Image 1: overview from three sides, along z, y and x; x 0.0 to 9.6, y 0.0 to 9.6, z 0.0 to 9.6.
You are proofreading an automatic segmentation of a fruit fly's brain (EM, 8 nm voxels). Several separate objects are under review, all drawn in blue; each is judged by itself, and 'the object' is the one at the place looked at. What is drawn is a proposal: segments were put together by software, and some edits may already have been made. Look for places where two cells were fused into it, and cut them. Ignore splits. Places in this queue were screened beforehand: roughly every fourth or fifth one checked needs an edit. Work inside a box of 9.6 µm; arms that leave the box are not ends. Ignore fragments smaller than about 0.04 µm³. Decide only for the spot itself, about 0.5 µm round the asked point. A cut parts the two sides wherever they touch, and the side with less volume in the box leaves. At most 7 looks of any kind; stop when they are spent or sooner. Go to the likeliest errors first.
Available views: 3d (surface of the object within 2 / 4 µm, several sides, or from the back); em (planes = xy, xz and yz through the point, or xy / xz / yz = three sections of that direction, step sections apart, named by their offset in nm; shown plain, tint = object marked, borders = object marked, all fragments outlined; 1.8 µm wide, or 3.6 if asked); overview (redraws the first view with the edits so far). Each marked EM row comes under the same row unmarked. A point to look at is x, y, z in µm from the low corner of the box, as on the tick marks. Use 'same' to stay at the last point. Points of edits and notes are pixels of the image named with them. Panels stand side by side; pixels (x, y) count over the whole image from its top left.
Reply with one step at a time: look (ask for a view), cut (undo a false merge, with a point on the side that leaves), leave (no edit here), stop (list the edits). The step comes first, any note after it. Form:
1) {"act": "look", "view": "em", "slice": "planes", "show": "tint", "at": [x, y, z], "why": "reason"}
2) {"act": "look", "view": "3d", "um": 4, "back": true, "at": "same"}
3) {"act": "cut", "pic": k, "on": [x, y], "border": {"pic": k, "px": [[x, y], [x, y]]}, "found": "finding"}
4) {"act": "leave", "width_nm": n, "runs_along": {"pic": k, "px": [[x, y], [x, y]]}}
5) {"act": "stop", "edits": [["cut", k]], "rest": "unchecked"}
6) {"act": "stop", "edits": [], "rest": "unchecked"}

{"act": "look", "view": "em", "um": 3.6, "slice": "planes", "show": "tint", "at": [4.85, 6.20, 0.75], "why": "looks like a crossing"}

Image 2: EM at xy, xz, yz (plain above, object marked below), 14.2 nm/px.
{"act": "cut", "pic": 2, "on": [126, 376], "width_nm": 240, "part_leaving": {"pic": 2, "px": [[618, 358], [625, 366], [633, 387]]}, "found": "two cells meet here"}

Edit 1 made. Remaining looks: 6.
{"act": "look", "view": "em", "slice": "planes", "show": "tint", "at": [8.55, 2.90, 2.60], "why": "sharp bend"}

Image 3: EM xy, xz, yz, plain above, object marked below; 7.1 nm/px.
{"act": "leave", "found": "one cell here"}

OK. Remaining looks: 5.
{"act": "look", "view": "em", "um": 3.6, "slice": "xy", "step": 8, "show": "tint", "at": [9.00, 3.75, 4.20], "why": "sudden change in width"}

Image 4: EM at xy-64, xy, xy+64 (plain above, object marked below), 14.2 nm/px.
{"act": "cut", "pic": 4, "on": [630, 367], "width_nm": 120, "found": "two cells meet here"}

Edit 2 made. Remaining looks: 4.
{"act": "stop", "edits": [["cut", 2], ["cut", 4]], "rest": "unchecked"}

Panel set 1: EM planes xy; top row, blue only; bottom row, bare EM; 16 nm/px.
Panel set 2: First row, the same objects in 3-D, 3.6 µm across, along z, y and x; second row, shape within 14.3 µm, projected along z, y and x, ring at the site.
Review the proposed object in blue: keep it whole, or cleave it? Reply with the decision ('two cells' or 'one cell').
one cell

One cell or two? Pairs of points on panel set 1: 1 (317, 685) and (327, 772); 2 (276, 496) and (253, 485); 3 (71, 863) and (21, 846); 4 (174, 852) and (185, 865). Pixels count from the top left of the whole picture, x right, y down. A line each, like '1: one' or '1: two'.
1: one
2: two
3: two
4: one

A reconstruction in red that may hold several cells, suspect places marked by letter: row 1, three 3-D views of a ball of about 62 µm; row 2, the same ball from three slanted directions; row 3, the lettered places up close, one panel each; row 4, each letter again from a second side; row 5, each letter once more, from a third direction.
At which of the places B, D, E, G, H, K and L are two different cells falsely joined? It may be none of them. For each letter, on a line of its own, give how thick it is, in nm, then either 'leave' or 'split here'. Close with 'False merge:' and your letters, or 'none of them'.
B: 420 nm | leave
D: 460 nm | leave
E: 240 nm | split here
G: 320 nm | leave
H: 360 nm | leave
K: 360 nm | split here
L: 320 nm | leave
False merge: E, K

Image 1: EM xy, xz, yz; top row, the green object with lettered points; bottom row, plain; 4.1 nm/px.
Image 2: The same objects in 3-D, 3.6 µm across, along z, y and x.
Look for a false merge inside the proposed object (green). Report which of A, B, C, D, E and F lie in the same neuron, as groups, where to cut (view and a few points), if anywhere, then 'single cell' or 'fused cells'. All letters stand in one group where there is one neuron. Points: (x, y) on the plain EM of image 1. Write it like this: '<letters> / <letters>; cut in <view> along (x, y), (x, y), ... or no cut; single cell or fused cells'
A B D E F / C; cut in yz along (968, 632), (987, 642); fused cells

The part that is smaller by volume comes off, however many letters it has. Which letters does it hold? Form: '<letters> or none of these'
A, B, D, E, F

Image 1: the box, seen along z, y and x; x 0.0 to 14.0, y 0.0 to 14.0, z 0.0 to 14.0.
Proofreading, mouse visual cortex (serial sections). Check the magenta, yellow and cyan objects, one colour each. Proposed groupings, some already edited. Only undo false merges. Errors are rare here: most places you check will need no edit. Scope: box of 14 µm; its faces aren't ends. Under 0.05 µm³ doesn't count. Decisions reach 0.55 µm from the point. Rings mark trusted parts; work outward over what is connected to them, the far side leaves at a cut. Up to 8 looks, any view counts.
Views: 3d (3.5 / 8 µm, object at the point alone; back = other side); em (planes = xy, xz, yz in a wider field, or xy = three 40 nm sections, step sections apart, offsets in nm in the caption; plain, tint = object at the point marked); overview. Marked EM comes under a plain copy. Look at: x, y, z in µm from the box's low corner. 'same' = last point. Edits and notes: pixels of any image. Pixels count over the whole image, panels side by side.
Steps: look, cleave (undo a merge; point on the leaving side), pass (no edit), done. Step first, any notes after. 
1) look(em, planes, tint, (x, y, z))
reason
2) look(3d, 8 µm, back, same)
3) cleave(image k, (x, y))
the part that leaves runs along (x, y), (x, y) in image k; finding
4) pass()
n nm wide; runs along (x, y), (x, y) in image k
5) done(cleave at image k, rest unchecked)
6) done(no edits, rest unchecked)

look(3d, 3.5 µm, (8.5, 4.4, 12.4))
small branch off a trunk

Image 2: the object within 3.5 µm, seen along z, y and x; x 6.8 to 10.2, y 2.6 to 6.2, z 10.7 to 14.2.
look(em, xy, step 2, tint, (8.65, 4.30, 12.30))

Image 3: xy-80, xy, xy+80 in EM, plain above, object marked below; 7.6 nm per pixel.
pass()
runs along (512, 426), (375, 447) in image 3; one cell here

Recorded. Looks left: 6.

> _TASK REQUIREMENTS_
All records shown above are to be reproduced without any alteration.

> _RESULT BELOW_
Image 1: overview from three sides, along z, y and x; x 0.0 to 9.6, y 0.0 to 9.6, z 0.0 to 9.6.
You are proofreading an automatic segmentation of a fruit fly's brain (EM, 8 nm voxels). Several separate objects are under review, all drawn in blue; each is judged by itself, and 'the object' is the one at the place looked at. What is drawn is a proposal: segments were put together by software, and some edits may already have been made. Look for places where two cells were fused into it, and cut them. Ignore splits. Places in this queue were screened beforehand: roughly every fourth or fifth one checked needs an edit. Work inside a box of 9.6 µm; arms that leave the box are not ends. Ignore fragments smaller than about 0.04 µm³. Decide only for the spot itself, about 0.5 µm round the asked point. A cut parts the two sides wherever they touch, and the side with less volume in the box leaves. At most 7 looks of any kind; stop when they are spent or sooner. Go to the likeliest errors first.
Available views: 3d (surface of the object within 2 / 4 µm, several sides, or from the back); em (planes = xy, xz and yz through the point, or xy / xz / yz = three sections of that direction, step sections apart, named by their offset in nm; shown plain, tint = object marked, borders = object marked, all fragments outlined; 1.8 µm wide, or 3.6 if asked); overview (redraws the first view with the edits so far). Each marked EM row comes under the same row unmarked. A point to look at is x, y, z in µm from the low corner of the box, as on the tick marks. Use 'same' to stay at the last point. Points of edits and notes are pixels of the image named with them. Panels stand side by side; pixels (x, y) count over the whole image from its top left.
Reply with one step at a time: look (ask for a view), cut (undo a false merge, with a point on the side that leaves), leave (no edit here), stop (list the edits). The step comes first, any note after it. Form:
1) {"act": "look", "view": "em", "slice": "planes", "show": "tint", "at": [x, y, z], "why": "reason"}
2) {"act": "look", "view": "3d", "um": 4, "back": true, "at": "same"}
3) {"act": "cut", "pic": k, "on": [x, y], "border": {"pic": k, "px": [[x, y], [x, y]]}, "found": "finding"}
4) {"act": "leave", "width_nm": n, "runs_along": {"pic": k, "px": [[x, y], [x, y]]}}
5) {"act": "stop", "edits": [["cut", k]], "rest": "unchecked"}
6) {"act": "stop", "edits": [], "rest": "unchecked"}

{"act": "look", "view": "em", "um": 3.6, "slice": "planes", "show": "tint", "at": [4.85, 6.20, 0.75], "why": "looks like a crossing"}

Image 2: EM at xy, xz, yz (plain above, object marked below), 14.2 nm/px.
{"act": "cut", "pic": 2, "on": [126, 376], "width_nm": 240, "part_leaving": {"pic": 2, "px": [[618, 358], [625, 366], [633, 387]]}, "found": "two cells meet here"}

Edit 1 made. Remaining looks: 6.
{"act": "look", "view": "em", "slice": "planes", "show": "tint", "at": [8.55, 2.90, 2.60], "why": "sharp bend"}

Image 3: EM xy, xz, yz, plain above, object marked below; 7.1 nm/px.
{"act": "leave", "found": "one cell here"}

OK. Remaining looks: 5.
{"act": "look", "view": "em", "um": 3.6, "slice": "xy", "step": 8, "show": "tint", "at": [9.00, 3.75, 4.20], "why": "sudden change in width"}

Image 4: EM at xy-64, xy, xy+64 (plain above, object marked below), 14.2 nm/px.
{"act": "cut", "pic": 4, "on": [630, 367], "width_nm": 120, "found": "two cells meet here"}

Edit 2 made. Remaining looks: 4.
{"act": "stop", "edits": [["cut", 2], ["cut", 4]], "rest": "unchecked"}

Panel set 1: EM planes xy; top row, blue only; bottom row, bare EM; 16 nm/px.
Panel set 2: First row, the same objects in 3-D, 3.6 µm across, along z, y and x; second row, shape within 14.3 µm, projected along z, y and x, ring at the site.
Review the proposed object in blue: keep it whole, or cleave it? Reply with the decision ('two cells' or 'one cell').
one cell

One cell or two? Pairs of points on panel set 1: 1 (317, 685) and (327, 772); 2 (276, 496) and (253, 485); 3 (71, 863) and (21, 846); 4 (174, 852) and (185, 865). Pixels count from the top left of the whole picture, x right, y down. A line each, like '1: one' or '1: two'.
1: one
2: two
3: two
4: one

A reconstruction in red that may hold several cells, suspect places marked by letter: row 1, three 3-D views of a ball of about 62 µm; row 2, the same ball from three slanted directions; row 3, the lettered places up close, one panel each; row 4, each letter again from a second side; row 5, each letter once more, from a third direction.
At which of the places B, D, E, G, H, K and L are two different cells falsely joined? It may be none of them. For each letter, on a line of its own, give how thick it is, in nm, then either 'leave' or 'split here'. Close with 'False merge:' and your letters, or 'none of them'.
B: 420 nm | leave
D: 460 nm | leave
E: 240 nm | split here
G: 320 nm | leave
H: 360 nm | leave
K: 360 nm | split here
L: 320 nm | leave
False merge: E, K

Image 1: EM xy, xz, yz; top row, the green object with lettered points; bottom row, plain; 4.1 nm/px.
Image 2: The same objects in 3-D, 3.6 µm across, along z, y and x.
Look for a false merge inside the proposed object (green). Report which of A, B, C, D, E and F lie in the same neuron, as groups, where to cut (view and a few points), if anywhere, then 'single cell' or 'fused cells'. All letters stand in one group where there is one neuron. Points: (x, y) on the plain EM of image 1. Write it like this: '<letters> / <letters>; cut in <view> along (x, y), (x, y), ... or no cut; single cell or fused cells'
A B D E F / C; cut in yz along (968, 632), (987, 642); fused cells

The part that is smaller by volume comes off, however many letters it has. Which letters does it hold? Form: '<letters> or none of these'
A, B, D, E, F

Image 1: the box, seen along z, y and x; x 0.0 to 14.0, y 0.0 to 14.0, z 0.0 to 14.0.
Proofreading, mouse visual cortex (serial sections). Check the magenta, yellow and cyan objects, one colour each. Proposed groupings, some already edited. Only undo false merges. Errors are rare here: most places you check will need no edit. Scope: box of 14 µm; its faces aren't ends. Under 0.05 µm³ doesn't count. Decisions reach 0.55 µm from the point. Rings mark trusted parts; work outward over what is connected to them, the far side leaves at a cut. Up to 8 looks, any view counts.
Views: 3d (3.5 / 8 µm, object at the point alone; back = other side); em (planes = xy, xz, yz in a wider field, or xy = three 40 nm sections, step sections apart, offsets in nm in the caption; plain, tint = object at the point marked); overview. Marked EM comes under a plain copy. Look at: x, y, z in µm from the box's low corner. 'same' = last point. Edits and notes: pixels of any image. Pixels count over the whole image, panels side by side.
Steps: look, cleave (undo a merge; point on the leaving side), pass (no edit), done. Step first, any notes after. 
1) look(em, planes, tint, (x, y, z))
reason
2) look(3d, 8 µm, back, same)
3) cleave(image k, (x, y))
the part that leaves runs along (x, y), (x, y) in image k; finding
4) pass()
n nm wide; runs along (x, y), (x, y) in image k
5) done(cleave at image k, rest unchecked)
6) done(no edits, rest unchecked)

look(3d, 3.5 µm, (8.5, 4.4, 12.4))
small branch off a trunk

Image 2: the object within 3.5 µm, seen along z, y and x; x 6.8 to 10.2, y 2.6 to 6.2, z 10.7 to 14.2.
look(em, xy, step 2, tint, (8.65, 4.30, 12.30))

Image 3: xy-80, xy, xy+80 in EM, plain above, object marked below; 7.6 nm per pixel.
pass()
runs along (512, 426), (375, 447) in image 3; one cell here

Recorded. Looks left: 6.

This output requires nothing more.